Finding What You Need
To start using Twitter as a resource without creating an account, follow these easy steps. We’ll take as our example that we’re looking for ideas on using Kahoot! in the classroom.
- Go to the Twitter website.
- In the top right of the screen, you’ll see a Search button. Type in “kahoot! ideas”.
- What is returned to you is any time the words “Kahoot!” and “ideas” were used in a Tweet. You could limit the results more by searching for “kahoot! kindergarten”, for example, to find ways that kindergarten students and teachers are using Kahoot!
This type of search will work for any topic that you are interested in.
Searching with Hashtags
Another way to find resources and ideas on Twitter is to search for common hashtags. A hashtag is just a way to categorize Tweets by keyword. This article has 60 of the most common educational hashtags. Find one you’re interested in, click it, and all of the Tweets with that hashtag in them will be pulled for you. If you don’t see a hashtag that you want, just create your own and search to see if others are also using it. I personally often use #leadership, #STEM, #teacherPD, and #EdTech to find relevant information.
More Ways Twitter Can Help You
Take a look at the Twitter screen shot to the right for a minute. I’ve done a hashtag search for #FutureReady, but this will work any time you’re on the Twitter home page and with any Twitter search. Across the top are some other ways to find great information on Twitter.
- Top shows what Tweets are currently the most popular. It’s the default view.
- Live will show you the most recent Tweets on the topic. This is great if your students are looking at a current event and want to see the latest news and opinions about it.
- Accounts will show you other Twitter folks to follow who are Tweeting about your topic. In order to follow someone, you must have a free Twitter account. But you can see a person’s Tweets without following him/her, if you want. In the Search bar, type in “Richard Byrne” (the name of a well-known ed tech guru) or “rmbyrne” (his Twitter handle). Now you can see everything that Richard Tweets without having a Twitter account. Ask other educators who they follow on Twitter to add to your list.
- Photos and Videos will each show you Tweets for that hashtag that include photos or videos.

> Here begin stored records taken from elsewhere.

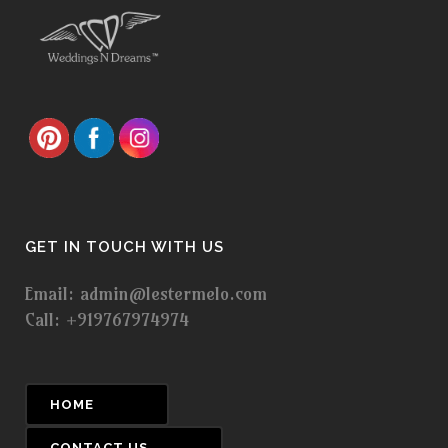
GET IN TOUCH WITH US
Email: admin@lestermelo.com
Call: +919767974974
HOME
CONTACT US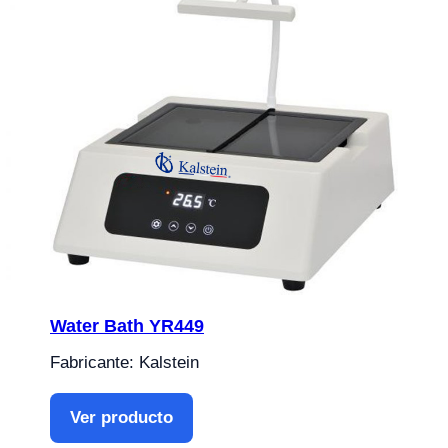
Water Bath YR449
Fabricante: Kalstein
Ver producto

You don’t have to be a contributor in order to take advantage of the wealth of knowledge and resources that are available on Twitter. Of course, I would recommend that you eventually join the social revolution and begin sharing your expertise with your peers by creating a free account and posting what you and your students are learning. But for now, you can just relax and take in what others are sharing.